To answer this part of the question: OS X is a radically different OS in almost every way from OS 9/8/7/etc. It is built on top of BSD unix and descended from "NEXTSTEP", a really-ahead-of-its-time unix/window-server from the late-80s/early 90s with objective c as the main development language. Around 1997, Apple bought NeXT (which incidentally had been Steve Job's startup after Apple kicked him out in the mid-80s; this is when he came back to apple, and it was probably one of the best things they ever did). Apple's switch to OS X amounted to completely scrapping OS 9 (well, I doubt that is really true, since probably a lot of the OS 9 developers' expertise went in to modernizing NEXTSTEP). Many G3s and some G4s could dual-boot the two (in the same sense you might have windows and linux dual-booting), and most powerpc machines (all?) supported the "classic" environment which emulated OS 9. The emulation wasn't perfect and didn't tend to do well on system 7/8 games. But with the intel macs, they've dropped that support (not too surprising really, given that OS X is 6-10 years old now depending on how you count, and it must have been getting more and more painful to keep classic working, especially with the new chips). Turning an OS 9 app into an OS X app was not trivial, despite various compatibility layers, so there were a lot of developers, especially for already-released games, who didn't bother.

Here's some information about the history of Apple's OSs if you want to read more.
posted by advil at 4:56 PM on February 18, 2007


installing System 7 on the Intel gives me the heebie-jeebies

It won't work on an Intel Mac anyway.
posted by oaf at 5:39 PM on February 18, 2007


Best answer: You can play Putt-Putt and Freddie Fish specifically on your computer with the ScummVM emulator.
posted by marionnette en chaussette at 6:19 PM on February 18, 2007


Purchase a used iMac, you can probably find one for less than $50, and play away!
posted by HuronBob at 7:22 PM on February 18, 2007


Yes, the best way to do this is to purchase a Mac old enough to have a PowerPC processor, and either run Classic, or install OS 9.2.2 native on it.

SheepShaver isn't at a level of polish that I'd recommend it to someone who would ask this question.
posted by ikkyu2 at 8:03 PM on February 18, 2007


Another blog entry with a bit of a SheepShaver how-to if you want to put a little geek elbow grease into this.

Also, a little searching of some Bittorrent sites shows some pre-made disk images for SheepShaver might be out there for downloading. The disk images should be usable across platforms under SheepShaver, I'd think.
posted by xiojason at 8:09 PM on February 18, 2007


Response by poster: Very educational, everyone -- many thanks.

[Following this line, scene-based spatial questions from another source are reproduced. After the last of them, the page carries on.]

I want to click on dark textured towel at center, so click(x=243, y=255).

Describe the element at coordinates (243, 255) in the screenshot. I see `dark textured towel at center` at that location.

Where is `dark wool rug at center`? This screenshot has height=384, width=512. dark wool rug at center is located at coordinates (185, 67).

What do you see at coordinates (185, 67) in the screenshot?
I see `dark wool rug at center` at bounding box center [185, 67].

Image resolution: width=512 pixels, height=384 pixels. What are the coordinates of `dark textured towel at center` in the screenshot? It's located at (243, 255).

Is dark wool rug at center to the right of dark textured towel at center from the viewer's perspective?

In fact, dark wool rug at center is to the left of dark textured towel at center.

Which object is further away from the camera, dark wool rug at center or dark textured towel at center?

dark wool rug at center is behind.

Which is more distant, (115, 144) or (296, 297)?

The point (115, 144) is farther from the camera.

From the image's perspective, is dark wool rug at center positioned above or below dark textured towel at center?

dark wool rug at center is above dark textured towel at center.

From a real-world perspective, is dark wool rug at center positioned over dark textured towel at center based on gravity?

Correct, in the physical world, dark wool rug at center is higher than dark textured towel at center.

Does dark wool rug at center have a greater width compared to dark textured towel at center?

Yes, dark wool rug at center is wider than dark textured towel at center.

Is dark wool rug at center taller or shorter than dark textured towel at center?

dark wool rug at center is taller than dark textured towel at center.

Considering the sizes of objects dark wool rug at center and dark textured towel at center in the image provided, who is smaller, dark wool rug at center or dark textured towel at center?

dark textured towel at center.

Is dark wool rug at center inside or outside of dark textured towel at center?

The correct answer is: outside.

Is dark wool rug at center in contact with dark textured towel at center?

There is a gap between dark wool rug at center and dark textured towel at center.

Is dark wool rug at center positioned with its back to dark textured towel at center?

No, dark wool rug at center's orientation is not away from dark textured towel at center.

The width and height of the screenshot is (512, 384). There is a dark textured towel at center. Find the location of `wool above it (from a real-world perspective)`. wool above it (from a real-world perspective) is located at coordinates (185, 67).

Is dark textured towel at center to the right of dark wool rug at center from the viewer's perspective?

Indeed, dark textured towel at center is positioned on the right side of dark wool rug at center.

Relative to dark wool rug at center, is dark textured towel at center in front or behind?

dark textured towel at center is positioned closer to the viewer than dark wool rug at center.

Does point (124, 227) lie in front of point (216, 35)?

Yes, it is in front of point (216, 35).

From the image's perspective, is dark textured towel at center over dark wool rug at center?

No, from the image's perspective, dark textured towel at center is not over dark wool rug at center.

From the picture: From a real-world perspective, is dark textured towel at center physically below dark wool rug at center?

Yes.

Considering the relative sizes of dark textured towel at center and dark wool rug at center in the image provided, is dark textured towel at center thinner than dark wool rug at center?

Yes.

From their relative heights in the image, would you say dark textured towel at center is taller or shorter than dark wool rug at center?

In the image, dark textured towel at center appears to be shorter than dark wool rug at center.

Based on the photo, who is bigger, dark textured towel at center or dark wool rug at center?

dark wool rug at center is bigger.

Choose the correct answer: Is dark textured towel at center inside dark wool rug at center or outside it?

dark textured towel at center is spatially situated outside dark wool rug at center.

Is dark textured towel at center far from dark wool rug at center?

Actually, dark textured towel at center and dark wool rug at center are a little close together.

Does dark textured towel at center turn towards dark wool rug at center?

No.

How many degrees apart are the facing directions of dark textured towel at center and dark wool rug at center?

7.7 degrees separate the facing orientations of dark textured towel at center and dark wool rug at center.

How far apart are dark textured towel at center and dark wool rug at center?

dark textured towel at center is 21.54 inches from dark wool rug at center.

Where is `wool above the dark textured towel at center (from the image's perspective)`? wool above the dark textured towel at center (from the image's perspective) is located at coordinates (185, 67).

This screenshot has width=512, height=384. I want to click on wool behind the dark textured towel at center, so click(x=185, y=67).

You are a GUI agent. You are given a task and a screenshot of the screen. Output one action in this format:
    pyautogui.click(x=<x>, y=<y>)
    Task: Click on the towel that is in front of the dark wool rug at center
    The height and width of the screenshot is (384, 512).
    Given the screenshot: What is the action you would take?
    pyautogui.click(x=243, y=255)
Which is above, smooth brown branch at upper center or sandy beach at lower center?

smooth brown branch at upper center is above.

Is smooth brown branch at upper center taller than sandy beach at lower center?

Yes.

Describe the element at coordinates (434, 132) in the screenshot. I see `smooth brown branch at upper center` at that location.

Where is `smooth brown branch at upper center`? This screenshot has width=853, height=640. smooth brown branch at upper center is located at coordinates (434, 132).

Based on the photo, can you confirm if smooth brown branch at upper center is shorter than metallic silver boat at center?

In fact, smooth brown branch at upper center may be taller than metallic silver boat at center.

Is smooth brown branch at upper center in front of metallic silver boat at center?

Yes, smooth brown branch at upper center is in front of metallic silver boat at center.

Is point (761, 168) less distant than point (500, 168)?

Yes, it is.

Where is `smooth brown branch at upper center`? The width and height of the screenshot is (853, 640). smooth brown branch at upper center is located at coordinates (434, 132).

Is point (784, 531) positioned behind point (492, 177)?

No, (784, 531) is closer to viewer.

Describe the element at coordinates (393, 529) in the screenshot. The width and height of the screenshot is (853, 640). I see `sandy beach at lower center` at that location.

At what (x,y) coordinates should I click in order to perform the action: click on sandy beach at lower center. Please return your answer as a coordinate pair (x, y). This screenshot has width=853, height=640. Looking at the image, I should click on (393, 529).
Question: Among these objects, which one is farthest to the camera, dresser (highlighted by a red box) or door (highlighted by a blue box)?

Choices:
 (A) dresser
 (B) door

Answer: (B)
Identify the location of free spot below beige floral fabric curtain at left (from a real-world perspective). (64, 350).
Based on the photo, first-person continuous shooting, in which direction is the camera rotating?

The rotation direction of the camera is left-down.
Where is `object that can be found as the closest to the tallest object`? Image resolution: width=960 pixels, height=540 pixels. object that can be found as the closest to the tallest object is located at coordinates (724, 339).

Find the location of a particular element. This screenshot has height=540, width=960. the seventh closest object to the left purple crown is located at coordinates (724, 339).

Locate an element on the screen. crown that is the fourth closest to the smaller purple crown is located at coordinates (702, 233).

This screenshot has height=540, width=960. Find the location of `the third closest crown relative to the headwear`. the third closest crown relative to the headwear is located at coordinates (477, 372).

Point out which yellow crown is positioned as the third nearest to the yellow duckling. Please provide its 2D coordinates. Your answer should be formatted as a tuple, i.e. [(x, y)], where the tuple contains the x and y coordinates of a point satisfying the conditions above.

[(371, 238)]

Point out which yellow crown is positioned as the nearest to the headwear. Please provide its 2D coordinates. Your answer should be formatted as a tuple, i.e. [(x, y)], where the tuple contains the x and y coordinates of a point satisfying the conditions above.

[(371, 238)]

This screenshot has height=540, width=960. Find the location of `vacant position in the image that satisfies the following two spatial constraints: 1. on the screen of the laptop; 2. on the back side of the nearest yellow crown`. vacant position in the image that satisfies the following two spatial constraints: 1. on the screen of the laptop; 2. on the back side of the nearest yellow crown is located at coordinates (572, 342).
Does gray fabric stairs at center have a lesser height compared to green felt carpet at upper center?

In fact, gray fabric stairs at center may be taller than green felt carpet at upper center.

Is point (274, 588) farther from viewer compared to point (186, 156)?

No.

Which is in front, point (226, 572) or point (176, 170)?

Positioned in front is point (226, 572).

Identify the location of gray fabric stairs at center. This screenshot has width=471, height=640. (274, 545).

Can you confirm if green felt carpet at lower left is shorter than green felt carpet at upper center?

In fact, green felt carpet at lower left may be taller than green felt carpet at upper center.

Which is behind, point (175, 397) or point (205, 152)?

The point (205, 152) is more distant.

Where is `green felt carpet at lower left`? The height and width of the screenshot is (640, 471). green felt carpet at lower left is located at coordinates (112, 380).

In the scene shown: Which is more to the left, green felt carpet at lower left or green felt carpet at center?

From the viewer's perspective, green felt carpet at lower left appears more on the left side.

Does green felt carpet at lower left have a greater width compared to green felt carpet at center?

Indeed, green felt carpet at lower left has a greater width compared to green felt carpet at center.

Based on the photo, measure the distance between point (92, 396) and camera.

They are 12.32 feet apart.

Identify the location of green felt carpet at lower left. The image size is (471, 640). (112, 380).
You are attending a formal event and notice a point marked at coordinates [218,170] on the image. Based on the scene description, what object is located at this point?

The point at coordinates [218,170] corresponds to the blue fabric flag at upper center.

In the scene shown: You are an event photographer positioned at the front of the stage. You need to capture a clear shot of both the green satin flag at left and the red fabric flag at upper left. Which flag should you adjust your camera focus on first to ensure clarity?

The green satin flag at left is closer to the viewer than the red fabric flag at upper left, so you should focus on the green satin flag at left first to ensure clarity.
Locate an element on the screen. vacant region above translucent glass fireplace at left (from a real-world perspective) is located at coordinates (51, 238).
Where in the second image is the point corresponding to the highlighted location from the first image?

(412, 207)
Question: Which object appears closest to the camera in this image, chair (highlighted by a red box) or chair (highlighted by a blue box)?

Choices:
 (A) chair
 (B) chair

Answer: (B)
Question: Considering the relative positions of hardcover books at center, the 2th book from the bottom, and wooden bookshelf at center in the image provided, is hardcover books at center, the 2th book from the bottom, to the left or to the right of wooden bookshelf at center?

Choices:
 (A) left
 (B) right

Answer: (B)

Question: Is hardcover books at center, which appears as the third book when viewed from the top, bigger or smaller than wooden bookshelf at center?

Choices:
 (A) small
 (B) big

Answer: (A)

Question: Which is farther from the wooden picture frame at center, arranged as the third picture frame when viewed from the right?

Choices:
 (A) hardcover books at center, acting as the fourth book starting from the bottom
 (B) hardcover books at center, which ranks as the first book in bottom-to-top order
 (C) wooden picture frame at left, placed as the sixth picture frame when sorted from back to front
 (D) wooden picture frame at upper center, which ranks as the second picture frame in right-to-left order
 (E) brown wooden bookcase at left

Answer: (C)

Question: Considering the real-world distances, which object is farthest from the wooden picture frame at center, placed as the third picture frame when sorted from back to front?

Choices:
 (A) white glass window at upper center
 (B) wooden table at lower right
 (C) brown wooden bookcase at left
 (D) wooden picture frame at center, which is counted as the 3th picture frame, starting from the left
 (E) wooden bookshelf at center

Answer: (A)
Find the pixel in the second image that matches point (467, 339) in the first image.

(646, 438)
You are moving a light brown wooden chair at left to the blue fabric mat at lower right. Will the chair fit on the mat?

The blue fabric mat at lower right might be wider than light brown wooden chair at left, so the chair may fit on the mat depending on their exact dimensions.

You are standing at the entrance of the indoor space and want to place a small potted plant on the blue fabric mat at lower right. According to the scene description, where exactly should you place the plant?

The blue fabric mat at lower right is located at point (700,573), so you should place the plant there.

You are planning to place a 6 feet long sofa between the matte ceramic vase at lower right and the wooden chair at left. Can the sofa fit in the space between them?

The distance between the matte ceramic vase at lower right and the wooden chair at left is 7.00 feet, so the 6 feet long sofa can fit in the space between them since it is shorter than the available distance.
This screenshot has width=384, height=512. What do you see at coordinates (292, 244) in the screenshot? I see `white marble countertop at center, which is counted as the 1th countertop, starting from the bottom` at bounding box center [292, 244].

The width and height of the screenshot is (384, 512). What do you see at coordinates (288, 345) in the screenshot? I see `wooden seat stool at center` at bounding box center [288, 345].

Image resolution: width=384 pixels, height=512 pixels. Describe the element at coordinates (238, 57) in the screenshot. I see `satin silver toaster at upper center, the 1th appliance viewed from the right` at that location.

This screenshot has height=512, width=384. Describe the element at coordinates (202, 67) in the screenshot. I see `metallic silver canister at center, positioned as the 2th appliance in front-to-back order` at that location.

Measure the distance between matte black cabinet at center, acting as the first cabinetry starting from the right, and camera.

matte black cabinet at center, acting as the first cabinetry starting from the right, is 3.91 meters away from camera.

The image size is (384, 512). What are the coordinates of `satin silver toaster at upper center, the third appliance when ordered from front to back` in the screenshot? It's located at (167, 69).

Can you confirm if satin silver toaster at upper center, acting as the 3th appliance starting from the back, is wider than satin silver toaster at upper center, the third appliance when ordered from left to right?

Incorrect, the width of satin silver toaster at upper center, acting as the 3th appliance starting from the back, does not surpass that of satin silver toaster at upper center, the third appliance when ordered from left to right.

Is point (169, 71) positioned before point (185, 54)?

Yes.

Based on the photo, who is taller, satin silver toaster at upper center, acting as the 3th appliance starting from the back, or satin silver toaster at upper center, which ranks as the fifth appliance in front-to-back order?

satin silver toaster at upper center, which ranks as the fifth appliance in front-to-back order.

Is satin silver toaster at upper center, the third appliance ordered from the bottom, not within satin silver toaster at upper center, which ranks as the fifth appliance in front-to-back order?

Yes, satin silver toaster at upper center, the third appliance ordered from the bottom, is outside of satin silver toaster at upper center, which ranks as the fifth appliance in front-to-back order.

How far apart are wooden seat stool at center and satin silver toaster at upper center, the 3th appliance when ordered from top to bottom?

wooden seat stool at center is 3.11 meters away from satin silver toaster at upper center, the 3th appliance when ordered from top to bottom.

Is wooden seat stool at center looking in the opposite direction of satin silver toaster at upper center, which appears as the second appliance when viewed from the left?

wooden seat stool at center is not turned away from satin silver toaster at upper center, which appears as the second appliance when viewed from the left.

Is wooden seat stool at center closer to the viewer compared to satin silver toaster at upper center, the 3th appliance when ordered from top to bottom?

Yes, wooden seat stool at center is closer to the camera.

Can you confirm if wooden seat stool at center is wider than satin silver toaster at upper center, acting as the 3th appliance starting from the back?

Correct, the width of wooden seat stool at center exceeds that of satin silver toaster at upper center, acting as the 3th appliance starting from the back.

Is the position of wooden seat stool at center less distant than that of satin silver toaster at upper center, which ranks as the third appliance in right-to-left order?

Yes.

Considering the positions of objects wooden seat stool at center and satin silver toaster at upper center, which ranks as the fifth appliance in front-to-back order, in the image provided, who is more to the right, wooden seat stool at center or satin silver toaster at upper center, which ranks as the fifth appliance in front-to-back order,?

And here I thought that Macs were so legacy-friendly! Once I develop the courage, will try the ScummVM.

P.S. "SheepShaver isn't at a level of polish that I'd recommend it to someone who would ask this question." Man, that's cold, but fair enough.
posted by Clyde Mnestra at 7:43 AM on February 19, 2007


I didn't mean it that way, C.M.! I just meant that it doesn't look quite ready for prime-time, although there are probably a bunch of professional coders using it quite happily right now. I certainly couldn't get it to work when I tried.
posted by ikkyu2 at 10:24 AM on February 19, 2007


Once I develop the courage, will try the ScummVM.

ScummVM probably doesn't require courage -- it is very easy to use and install. (Though I've only used it for lucasarts games.)